### TEXT BLOCK
══════════
See: https://www.pinecone.io/learn/hnsw/

Although our graph-based vector index does not use HNSW, the concept is similar.


;lkj


> We decided to move our entire codebase to Rust (and Go for the k8s control plane).

> there was still one minor problem - no one on the team knew Rust.

Is this real or satire? I can't tell.


How hard can it be for C/C++ devs to learn Rust? Python devs on the other hand..


That's not the point. If no one knows the language, no one knows if it's appropriate. All you know is the language marketing claims


Even though it's software engineering, which supposedly isn't really engineering, you can still apply engineering principles. Disregarding all the bullshit debates about whether Rust is better than Go, there are actually differences between the languages that you can objectively research.

Maybe no one in that specific company really knew the language, but there's loads of people actually using the language, it's not like it dropped from the clear blue sky. It's not like there's a Rust salesperson that knocked on their door with a leaflet. They're not even the first persons to write a database engine in Rust.

I wonder if other engineering domains have this same silliness. Do the architects have intense debates over steel H beams vs wooden LVL beams, and at some point newbie architects believe you should only switch from one to the other as an architecture firm if your architects have experience with it, because the only way to know if it would work is reading the marketing claims.

A compiler is just a tool. If you're doing a rewrite you better pick your tools correctly, and it seems like they did. You could theorise they were lucky somehow, or you could recognise that they're experienced, educated and skilled and made the right choice based on their researched.
══════════
### DATASET
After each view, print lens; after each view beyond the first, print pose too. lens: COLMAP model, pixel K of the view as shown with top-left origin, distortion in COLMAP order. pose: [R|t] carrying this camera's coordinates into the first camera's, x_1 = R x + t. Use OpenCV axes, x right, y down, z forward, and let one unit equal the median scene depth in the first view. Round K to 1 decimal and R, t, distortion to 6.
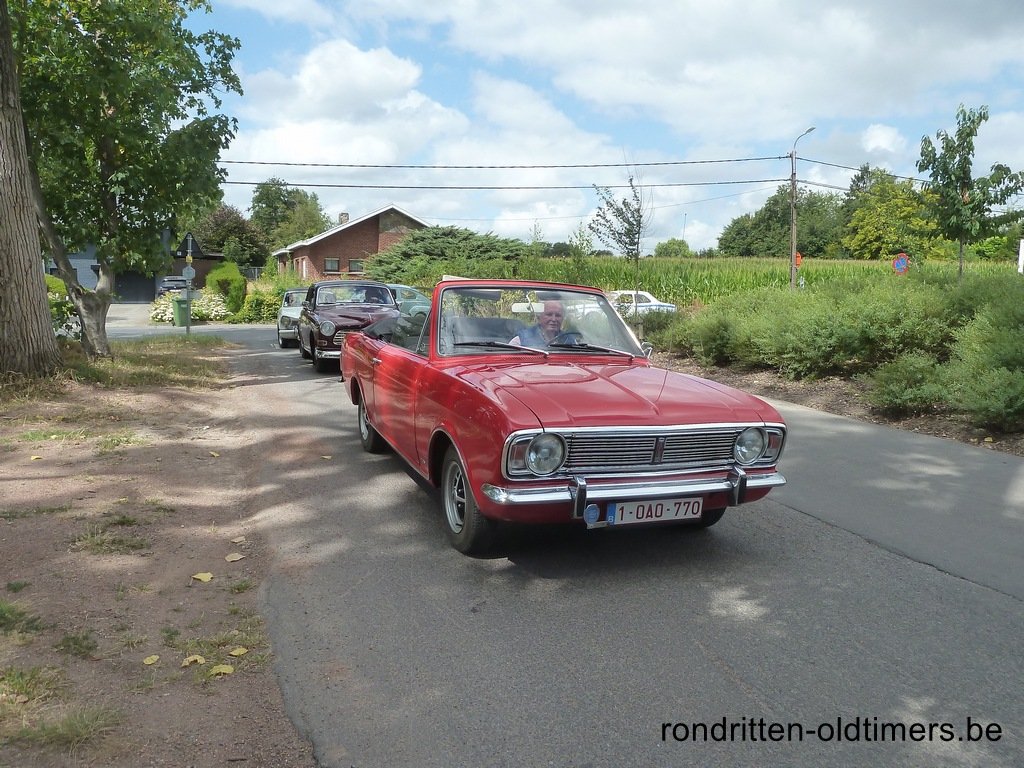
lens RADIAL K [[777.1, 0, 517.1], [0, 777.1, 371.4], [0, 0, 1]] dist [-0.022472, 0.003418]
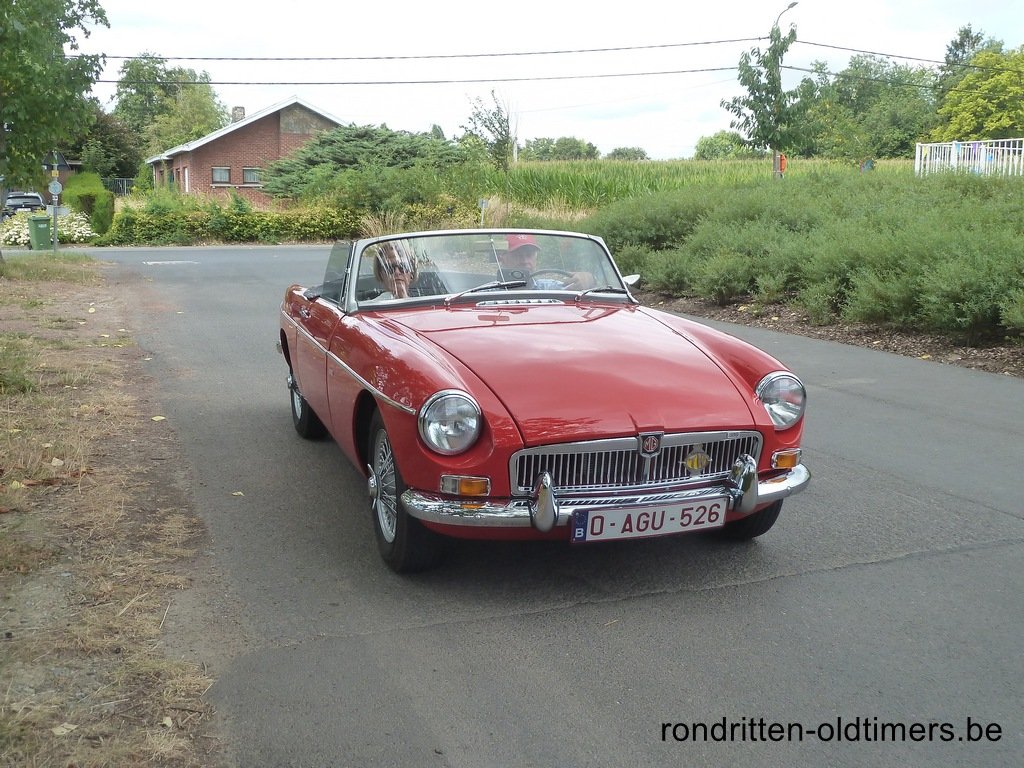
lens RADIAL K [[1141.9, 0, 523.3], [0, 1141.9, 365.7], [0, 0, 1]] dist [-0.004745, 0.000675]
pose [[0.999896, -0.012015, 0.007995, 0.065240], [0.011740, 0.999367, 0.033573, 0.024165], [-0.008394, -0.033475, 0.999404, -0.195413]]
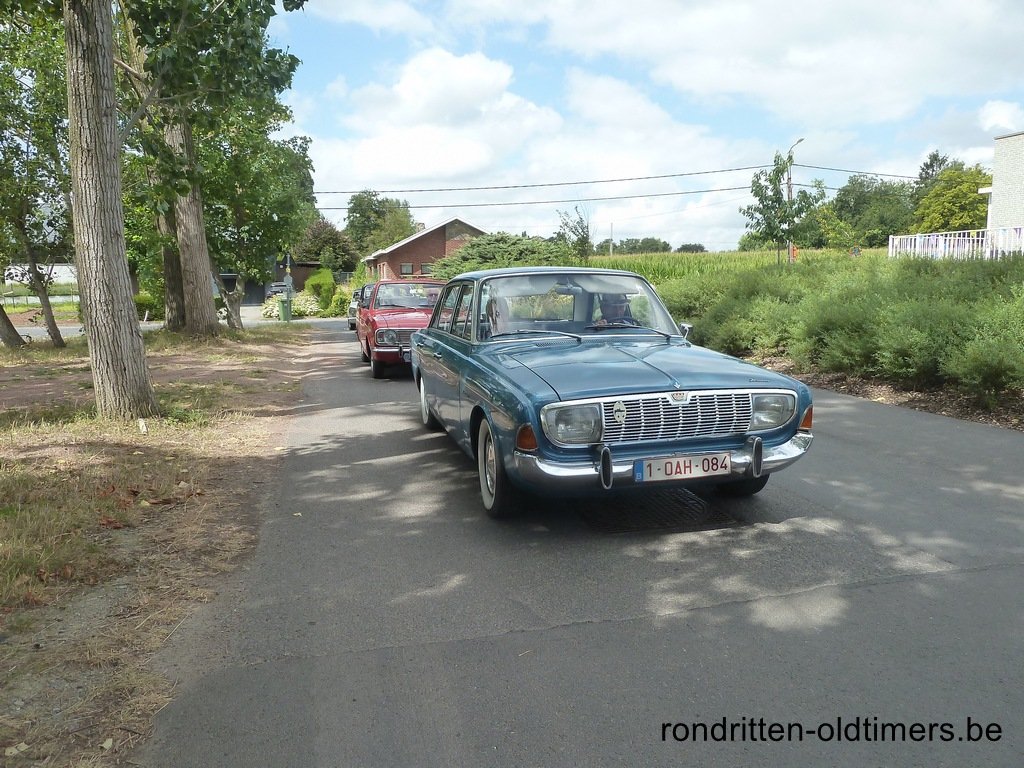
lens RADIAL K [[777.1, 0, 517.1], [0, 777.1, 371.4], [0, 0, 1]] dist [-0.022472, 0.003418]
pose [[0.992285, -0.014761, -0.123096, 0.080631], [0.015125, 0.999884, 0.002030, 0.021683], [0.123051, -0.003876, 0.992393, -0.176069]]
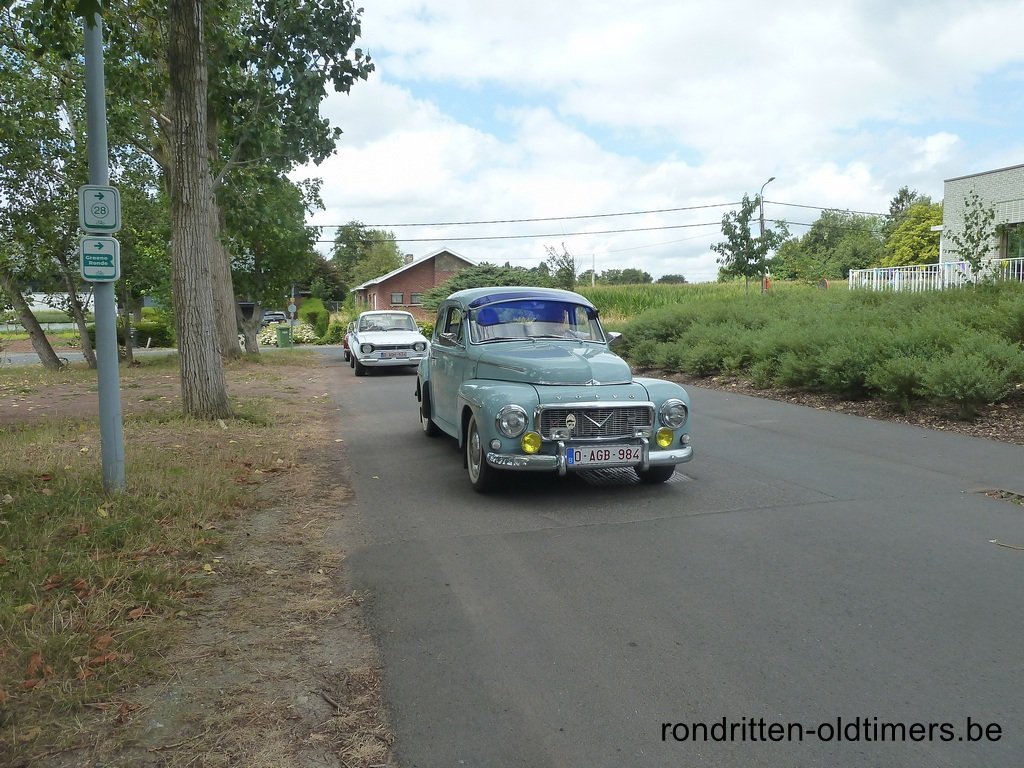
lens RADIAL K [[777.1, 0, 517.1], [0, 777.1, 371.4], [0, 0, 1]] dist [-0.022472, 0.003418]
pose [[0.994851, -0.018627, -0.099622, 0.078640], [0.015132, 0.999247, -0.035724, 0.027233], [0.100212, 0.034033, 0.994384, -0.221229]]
══════════
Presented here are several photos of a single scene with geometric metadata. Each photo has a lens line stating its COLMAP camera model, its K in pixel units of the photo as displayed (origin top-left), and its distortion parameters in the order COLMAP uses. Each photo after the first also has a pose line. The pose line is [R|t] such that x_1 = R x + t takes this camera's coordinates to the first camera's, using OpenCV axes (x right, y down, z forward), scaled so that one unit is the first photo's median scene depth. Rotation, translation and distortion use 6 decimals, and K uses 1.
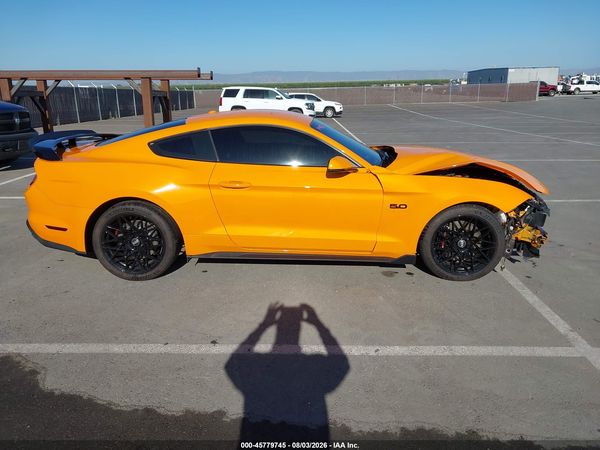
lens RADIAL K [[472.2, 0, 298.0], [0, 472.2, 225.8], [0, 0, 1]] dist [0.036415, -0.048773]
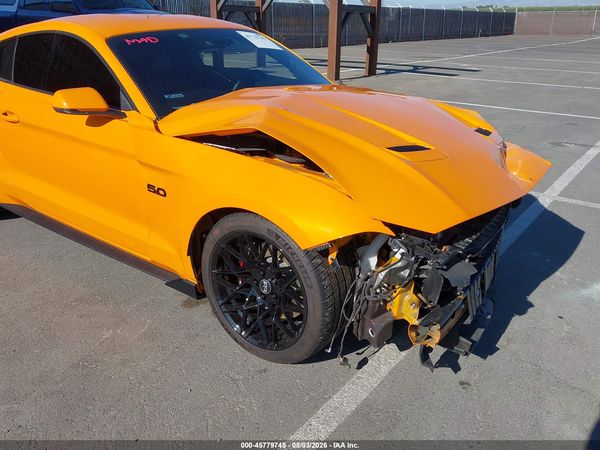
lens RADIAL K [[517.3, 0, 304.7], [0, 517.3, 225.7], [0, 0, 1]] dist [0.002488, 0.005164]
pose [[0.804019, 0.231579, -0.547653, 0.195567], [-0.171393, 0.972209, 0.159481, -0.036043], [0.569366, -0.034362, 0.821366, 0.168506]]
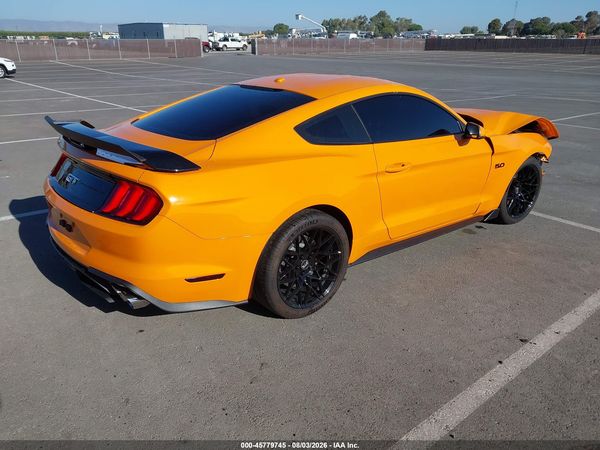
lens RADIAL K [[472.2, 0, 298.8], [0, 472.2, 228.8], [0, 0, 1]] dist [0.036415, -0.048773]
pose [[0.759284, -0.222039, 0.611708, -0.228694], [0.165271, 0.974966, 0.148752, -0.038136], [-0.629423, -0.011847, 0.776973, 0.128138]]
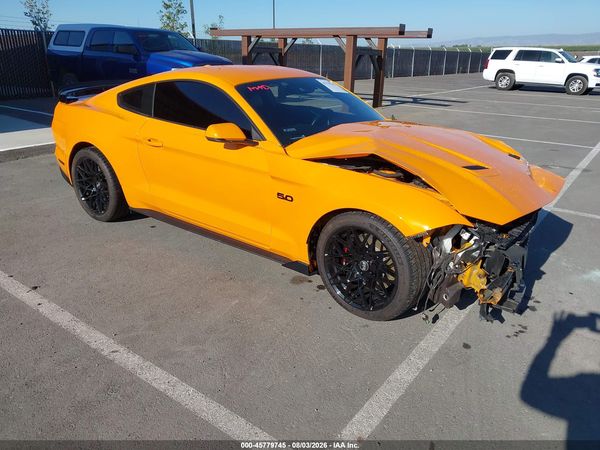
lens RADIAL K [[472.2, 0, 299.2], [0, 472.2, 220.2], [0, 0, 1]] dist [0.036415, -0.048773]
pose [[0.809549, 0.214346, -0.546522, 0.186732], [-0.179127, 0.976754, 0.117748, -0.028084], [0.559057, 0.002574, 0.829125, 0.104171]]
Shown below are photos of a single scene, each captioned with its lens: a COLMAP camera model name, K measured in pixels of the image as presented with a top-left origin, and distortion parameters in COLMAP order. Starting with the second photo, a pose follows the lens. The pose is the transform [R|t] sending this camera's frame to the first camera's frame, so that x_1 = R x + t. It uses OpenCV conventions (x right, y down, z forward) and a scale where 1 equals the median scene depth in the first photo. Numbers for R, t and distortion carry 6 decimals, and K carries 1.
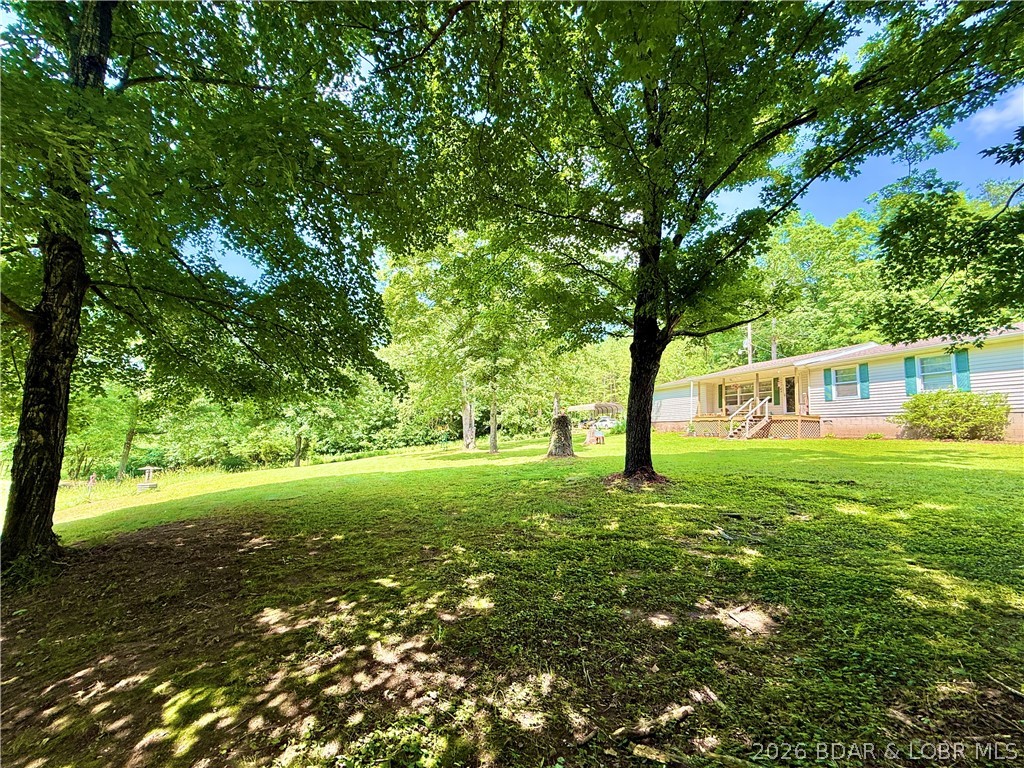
══════════
### PROBLEM SET
• 1. Transcribe the part of the comment thread about switching to Rust that opens with the words "Even though it's" and ends with "engine in Rust.".
• 2. Pick up the comment thread about switching to Rust after its last sentence and continue it.
The rows come from a separate source, unrelated to the text.

### ANSWERS PER TASK
• 1.
Even though it's software engineering, which supposedly isn't really engineering, you can still apply engineering principles. Disregarding all the bullshit debates about whether Rust is better than Go, there are actually differences between the languages that you can objectively research.

Maybe no one in that specific company really knew the language, but there's loads of people actually using the language, it's not like it dropped from the clear blue sky. It's not like there's a Rust salesperson that knocked on their door with a leaflet. They're not even the first persons to write a database engine in Rust.

• 2.
> Do the architects have intense debates over steel H beams vs wooden LVL beams, and at some point newbie architects believe you should only switch from one to the other as an architecture firm if your architects have experience with it, because the only way to know if it would work is reading the marketing claims.

That is one way to put it, which is convenient for the point you're making. A different way, more convenient for the point I'm making is that if you're budding roads and you need a bridge, you probably wouldn't hire a firm that only has experience building tunnels.

So you see, your analogy is meaningless, because making an analogy is not a convincing way of making a point. Anyone can make an analogy.

My argument on the other hand that experience is a very important factor, is a lot more convincing because anyone who has any kind of professional career already agreed with it.


I think at this point Rust has more than marketing points. Then if you have some bright people, and I mean doing what they are trying to do and feeling that RockDB is a slow database... They should be able to pick it up. I don't think it's an unreasonable decision as a CTO/CEO.


It's probably exaggerated. I doubt they committed to the re-write before anyone knew Rust.

Hopefully what they meant is that Rust was only being considered when they started having the team learn it, or that the team was not extremely proficient at it when they picked (but had sufficient knowledge of the language).

Not saying that this part didn't surprise me as well. And if they did commit based only on the marketing material... what a gamble.


Expectation: this article.

Reality: It's insanely hard to find talented developers, but Rust makes people excited, so they are just using it as a marketing tool.


> Simultaneous fetches of thousands (sometimes tens of thousands) of objects started becoming inefficient, especially when fetching from collections of tens of millions of objects

Why not try leveldb. We're doing random reads of 170,000 vectors (/130M) a second. No startup needed.


RocksDB started as a fork of LevelDB (Dean/Ghemawat).

The performance imperatives have changed with the hardware, but NAND flash at that time had an asymmetry between reads and writes in terms of the amount of data: once you were writing even one byte you had effectively paid for writing a whole block and were therefore incentivized to get your money’s worth and write to a “log”, which then would be “merged”, in some “structured” way, hence LSM.

This is old news these days but it was quite the novelty at the time!